SM: Well, I think age had something to do with it. The business took a break from me, number one. I've had, what, four or five comebacks? But my longtime agent and manager, Mort Viner, died two years ago and I was devastated. So I thought, Well, I wonder what's going to happen now? I guess Mort has been working through the other agents at ICM.

JA: He has?

SM: He has. And you know what? They cop to it. Why else should they care about somebody my age? It's not like I'm going to be on the cover of a magazine in a bikini or something.

JA: Well, now, Shirl. I've seen your legs.

SM: Well, yeah. But anything above that up to the neck I'm not too sure about. [laughs] Anyway, I don't know what happened. I think I made the decision myself. I wanted to confine to act. I mean, now I'm doing character parts, supporting parts, a couple of things that would be leads, but they have to be interesting. Most of the time those character parts are much better. Michael Caine and I were talking about this when we did Bewitched. We both just loved the idea of working with people like you and Nicole Kidman and Cameron Diaz and Will Ferrell. You guys take responsibility now. You have to go out and sell the damn thing. That's why you have to have great bodies and be fashionistas and say the right things in public. I can say "Fuck you" to anybody I want now, and they just laugh and say, "She's just a curmudgeon!"

JA: [laughs] How do you think it's different being a young actress nowadays in Hollywood as opposed to when you were starting out?

SM: There's a big difference. As you said, in my beginning days we didn't have to think about promotion like you guys have to now. Today you have to really think about what you're doing with your life, because it will be used.

JA: Well, the studios used to control the publicity, didn't they?

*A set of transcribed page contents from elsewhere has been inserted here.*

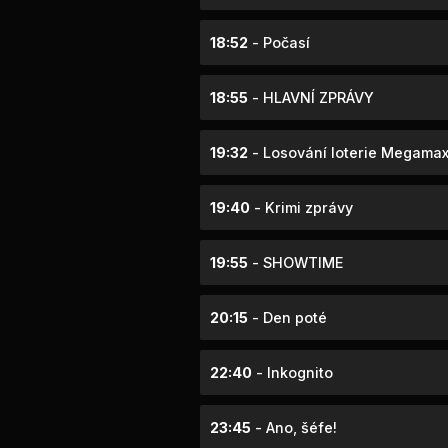
18:52
- Počasí
18:55
- HLAVNÍ ZPRÁVY
19:32
- Losování loterie Megama
19:40
- Krimi zprávy
19:55
- SHOWTIME
20:15
- Den poté
22:40
- Inkognito
23:45
- Ano, šéfe!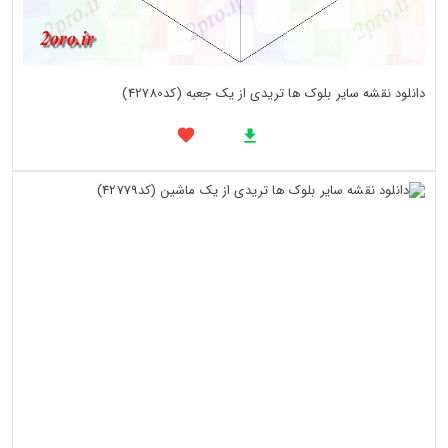
دانلود نقشه سایر بلوک ها تریدی از یک جعبه (کد42780)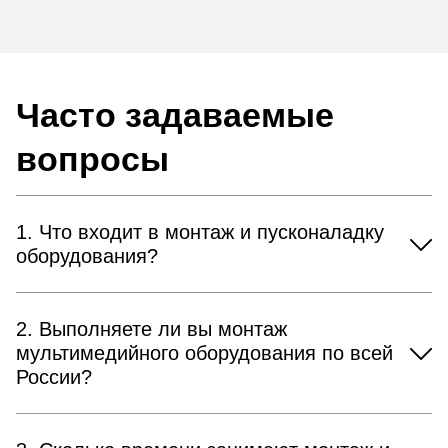
Часто задаваемые
вопросы
1. Что входит в монтаж и пусконаладку
оборудования?
2. Выполняете ли вы монтаж
мультимедийного оборудования по всей
России?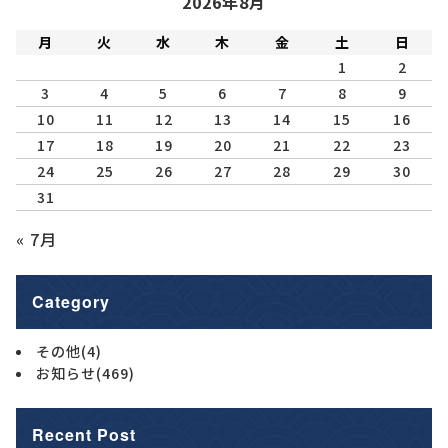
2026年8月
月
火
水
木
金
土
日
1
2
3
4
5
6
7
8
9
10
11
12
13
14
15
16
17
18
19
20
21
22
23
24
25
26
27
28
29
30
31
« 7月
Category
その他
(4)
お知らせ
(469)
Recent Post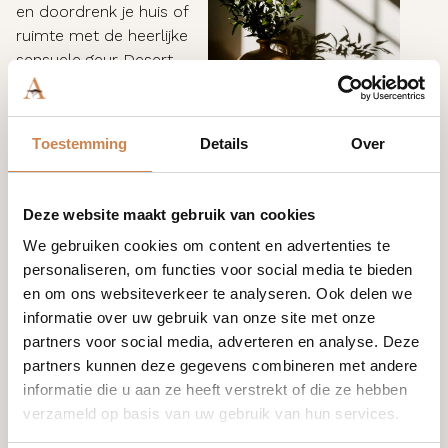
en doordrenk je huis of
ruimte met de heerlijke
sensuele geur Desert
Rose.
Verander elke kamer in
een feel-good
Toestemming
Details
Over
toevluchtsoord met de
unieke delicate geur van
rozen terwijl je je
Deze website maakt gebruik van cookies
zintuigen verlevendigt
We gebruiken cookies om content en advertenties te
terwijl dit
personaliseren, om functies voor social media te bieden
stemmingsverbeterende
en om ons websiteverkeer te analyseren. Ook delen we
aroma de hoeken van je
informatie over uw gebruik van onze site met onze
geest vult.
partners voor social media, adverteren en analyse. Deze
partners kunnen deze gegevens combineren met andere
informatie die u aan ze heeft verstrekt of die ze hebben
verzameld op basis van uw gebruik van hun services.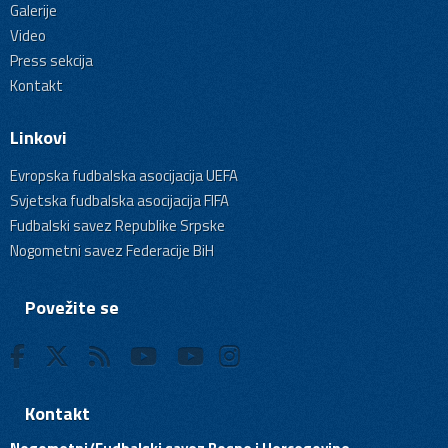
Galerije
Video
Press sekcija
Kontakt
Linkovi
Evropska fudbalska asocijacija UEFA
Svjetska fudbalska asocijacija FIFA
Fudbalski savez Republike Srpske
Nogometni savez Federacije BiH
Povežite se
Kontakt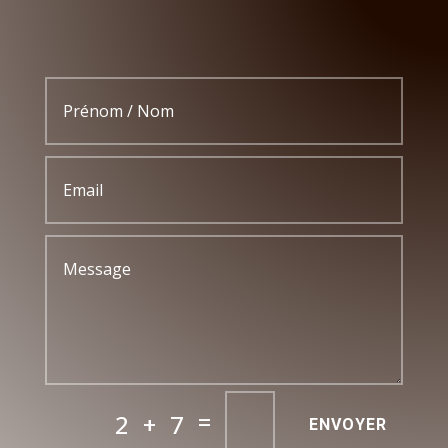
=
2 + 7
ENVOYER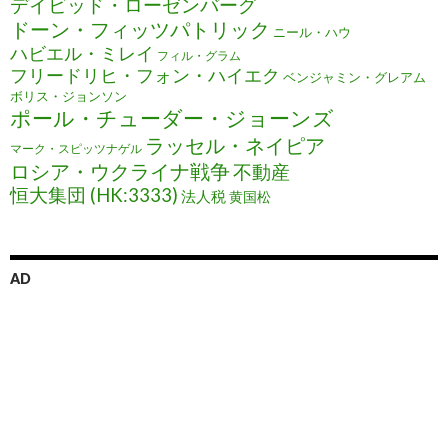
デイビッド・ローゼンバーグ
ドーン・フィッツパトリック
ニール・ハウ
ハビエル・ミレイ
フィル・グラム
フリードリヒ・フォン・ハイエク
ベンジャミン・グレアム
ボリス・ジョンソン
ポール・チューダー・ジョーンズ
ラッセル・ネイピア
マーク・スピッツナゲル
ロシア・ウクライナ戦争
不動産
恒大集団 (HK:3333)
法人税
黄国松
AD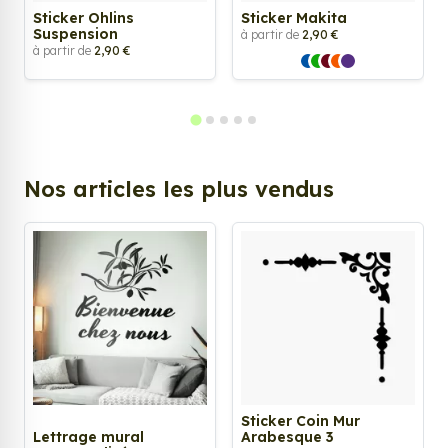
Sticker Ohlins
Sticker Makita
Suspension
à partir de
2,90 €
à partir de
2,90 €
Nos articles les plus vendus
Sticker Coin Mur
Lettrage mural
Arabesque 3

SM: They controlled the publicity. I think People magazine changed everything. And tabloid journalism. When I was starting out, we only had Confidential.

JA: That was around when Hedda Hopper was working. She was sort of the first übertabloid journalist, right?

SM: She and Louella [Parsons]. And man, you'd have to go to Louella's house or Hedda's house, and if you didn't make a good impression, your career was in the toilet. Today the tabloids pay these journalists so much money to put a microphone under somebody's hospital bed or something, and usually what you read, unless it's a complete slant, is written like it's a real, good, hard story. Then people at Time magazine read it and decide, "Well, we have to follow up on this, " and it becomes a tabloid reality. If I were starting out now, they would've had a field day with my affairs, and the fact that I was living with other guys while I was married to my husband, who was in Japan having his own thing. But I had a free ride with that. Today, I don't know how you guys do it. Your personal lives become the definition of who you are. So then you have to be really PR savvy and think, How am I going to look good with this?

JA: I believe that some form of honesty is usually the best road taken, and you keep as much to your heart as you can.

SM: That's why I decided that I'm just going to live my life in public. I'm going to do my metaphysical search completely in public, and my life will be an open book. There's still a lot about me that nobody knows, and after a while you get very adept at keeping that part of your life for yourself, which you'll learn.

JA: I am learning.

SM: And then you look at some sort of these other people, I mean, Paris Hilton just thinks that any publicity is good publicity. What is that?

JA: Somehow though, we love Paris Hilton.

SM: Who does?

JA: I think she's adorable.

SM: I like her little dog, I guess.

JA: I think she's an example of someone who makes no apologies. She lives and breathes who she is.

SM: Well, maybe I just wish she would change her stance when she's having her picture taken.

JA: The pose? Yeah, I think she's worked on that, though.

SM: I'm so sick of that look. You know, please turn around and stick your tongue out at me from the back or something.

JA: Maybe we can get that message to her.

SM: I'd do that. I like to help young people.